**REQUIREMENT:** Return every entry in full, with no alterations.

.....

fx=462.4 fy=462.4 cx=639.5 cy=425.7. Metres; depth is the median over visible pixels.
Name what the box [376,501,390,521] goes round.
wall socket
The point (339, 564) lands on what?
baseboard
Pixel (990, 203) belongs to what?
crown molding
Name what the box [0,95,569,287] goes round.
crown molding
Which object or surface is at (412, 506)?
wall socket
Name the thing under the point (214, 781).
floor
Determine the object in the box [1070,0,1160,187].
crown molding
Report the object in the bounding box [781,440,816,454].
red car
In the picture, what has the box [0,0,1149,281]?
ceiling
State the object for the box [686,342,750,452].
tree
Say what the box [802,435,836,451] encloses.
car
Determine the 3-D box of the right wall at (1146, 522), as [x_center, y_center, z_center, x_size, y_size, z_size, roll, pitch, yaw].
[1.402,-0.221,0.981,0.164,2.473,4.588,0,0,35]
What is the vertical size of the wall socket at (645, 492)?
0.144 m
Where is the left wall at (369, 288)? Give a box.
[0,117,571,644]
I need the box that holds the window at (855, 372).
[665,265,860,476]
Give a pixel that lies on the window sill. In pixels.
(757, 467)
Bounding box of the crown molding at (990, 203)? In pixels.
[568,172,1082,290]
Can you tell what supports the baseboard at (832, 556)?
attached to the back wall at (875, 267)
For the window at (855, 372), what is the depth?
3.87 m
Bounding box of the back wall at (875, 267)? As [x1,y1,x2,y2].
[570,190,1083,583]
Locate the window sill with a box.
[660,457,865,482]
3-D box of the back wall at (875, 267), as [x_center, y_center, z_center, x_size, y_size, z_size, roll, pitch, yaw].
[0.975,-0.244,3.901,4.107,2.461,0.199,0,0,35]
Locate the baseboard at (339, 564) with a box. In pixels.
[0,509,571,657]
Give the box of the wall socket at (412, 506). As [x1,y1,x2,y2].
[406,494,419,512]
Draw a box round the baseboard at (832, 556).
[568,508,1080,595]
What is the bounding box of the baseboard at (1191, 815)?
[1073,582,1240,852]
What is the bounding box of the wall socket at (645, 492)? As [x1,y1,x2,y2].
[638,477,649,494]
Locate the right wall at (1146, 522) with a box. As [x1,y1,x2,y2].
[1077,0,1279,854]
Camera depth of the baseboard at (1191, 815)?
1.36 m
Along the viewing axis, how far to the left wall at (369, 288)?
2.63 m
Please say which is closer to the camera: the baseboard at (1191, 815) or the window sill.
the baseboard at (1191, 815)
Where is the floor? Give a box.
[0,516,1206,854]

.....

**TASK OUTPUT:**
fx=462.4 fy=462.4 cx=639.5 cy=425.7. Metres; depth is the median over visible pixels.
Name what the box [376,501,390,521] goes round.
wall socket
The point (339, 564) lands on what?
baseboard
Pixel (990, 203) belongs to what?
crown molding
Name what the box [0,95,569,287] goes round.
crown molding
Which object or surface is at (412, 506)?
wall socket
Name the thing under the point (214, 781).
floor
Determine the object in the box [1070,0,1160,187].
crown molding
Report the object in the bounding box [781,440,816,454].
red car
In the picture, what has the box [0,0,1149,281]?
ceiling
State the object for the box [686,342,750,452].
tree
Say what the box [802,435,836,451] encloses.
car
Determine the 3-D box of the right wall at (1146, 522), as [x_center, y_center, z_center, x_size, y_size, z_size, roll, pitch, yaw].
[1.402,-0.221,0.981,0.164,2.473,4.588,0,0,35]
What is the vertical size of the wall socket at (645, 492)?
0.144 m
Where is the left wall at (369, 288)? Give a box.
[0,117,571,644]
I need the box that holds the window at (855, 372).
[665,265,860,476]
Give a pixel that lies on the window sill. In pixels.
(757, 467)
Bounding box of the crown molding at (990, 203)? In pixels.
[568,172,1082,290]
Can you tell what supports the baseboard at (832, 556)?
attached to the back wall at (875, 267)
For the window at (855, 372), what is the depth?
3.87 m
Bounding box of the back wall at (875, 267)? As [x1,y1,x2,y2].
[570,190,1083,583]
Locate the window sill with a box.
[660,457,865,482]
3-D box of the back wall at (875, 267), as [x_center, y_center, z_center, x_size, y_size, z_size, roll, pitch, yaw].
[0.975,-0.244,3.901,4.107,2.461,0.199,0,0,35]
Locate the baseboard at (339, 564) with a box. In pixels.
[0,509,571,657]
Give the box of the wall socket at (412, 506). As [x1,y1,x2,y2].
[406,494,419,512]
Draw a box round the baseboard at (832, 556).
[568,508,1080,595]
What is the bounding box of the baseboard at (1191, 815)?
[1073,582,1240,852]
What is the bounding box of the wall socket at (645, 492)? As [x1,y1,x2,y2].
[638,477,649,494]
Locate the right wall at (1146, 522) with a box. As [x1,y1,x2,y2].
[1077,0,1279,854]
Camera depth of the baseboard at (1191, 815)?
1.36 m
Along the viewing axis, how far to the left wall at (369, 288)?
2.63 m
Please say which is closer to the camera: the baseboard at (1191, 815) or the window sill.
the baseboard at (1191, 815)
Where is the floor? Give a box.
[0,516,1206,854]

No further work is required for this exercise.